Have been integrating this (version 1.52.0) into my app, but have stumbled upon the problem as described above.
In the example attached the exception what() method always still has the %canonical_option% tag intact and is not replaced with my option name.
I'm using VS2008, have disabled unicode (option 'none') and removed all other files from my project, it's only this code in a main.cpp file.
Or have I got this all wrong and there is something else I should be calling to format the exception message with the correct parameter name?

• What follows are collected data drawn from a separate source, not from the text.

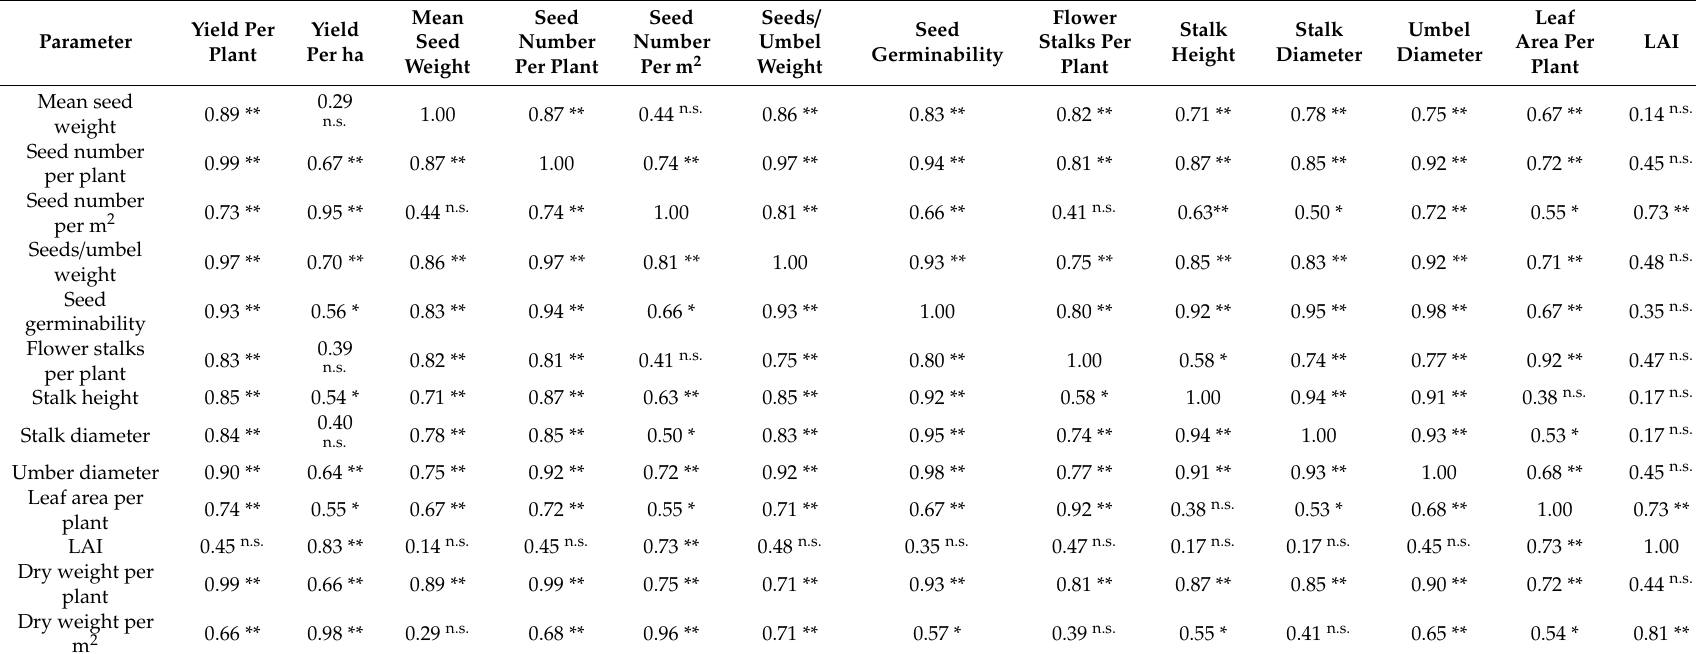
Table 4. Correlations between yield, growth, and biometrical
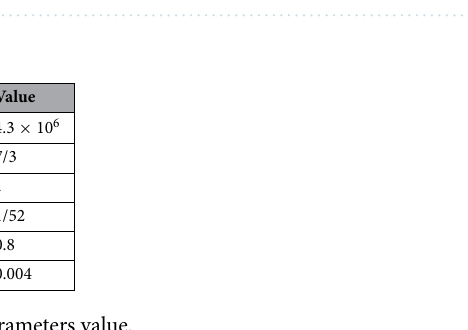
Figure 4. Sentinel hospitals data in the first quarter of 2013 and fitting data by using least-square are showed. The minimum (maximum) degree is 5 (500) and the mean degree is 7.5.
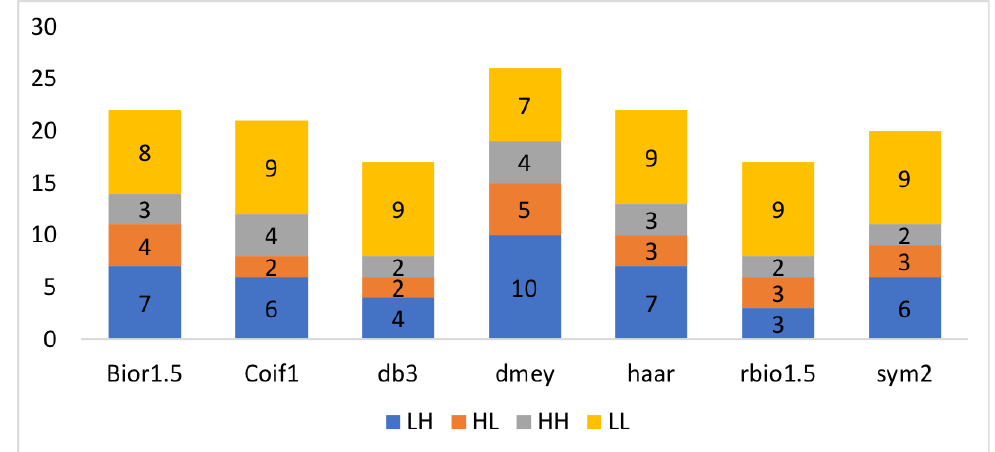
Figure 2. Upper : Selected features after near-zero variance analysis (in blue), correlation analysis (in orange), and statistical analysis (in gray), respectively. Lower : Selected features considering each wavelet decomposition.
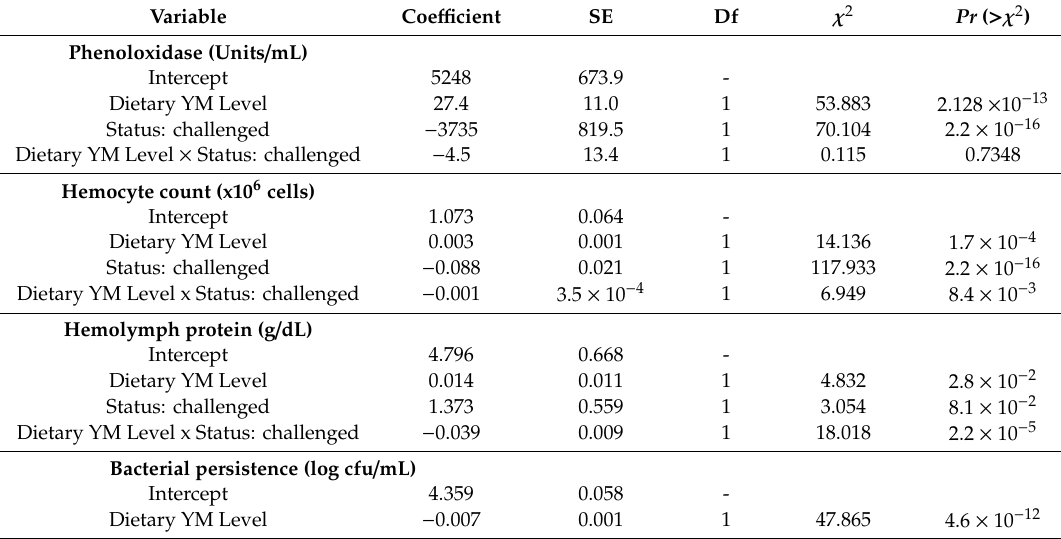
Table 5. Di ff erent immunological responses as a function of bacterial challenge status and dietary YM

#include <boost/program_options.hpp>
namespace po = boost::program_options;
using namespace std;
int main(int argc, char* argv[])
{
try {
po::options_description optionalParams("optional");
optionalParams.add_options()
("log_severity,l", po::value<int>()->required(), "Minimum severity logging level")
("log_file,g", po::value<string>(), "Full path to log file")
;
po::variables_map optMap;
po::parsed_options parsed = po::command_line_parser(argc, argv)
.options(optionalParams)
.allow_unregistered()
.run();
po::store(parsed, optMap);
po::notify(optMap);
}
catch(po::error e)
{
cout << e.what();
return 0;
}
return 0;
}
When I look at the code again, after having a proper browse through the boost code, the answer becomes more obvious.
catch(po::error e)
{
cout << e.what();
return 0;
}
Should be
catch(po::error& e)
{
cout << e.what();
return 0;
}
Without the reference, we get 'object slicing' which is explained well here:
Catching exceptions by reference
Not using the reference means we lose the overridden 'what' method which does the template replacement.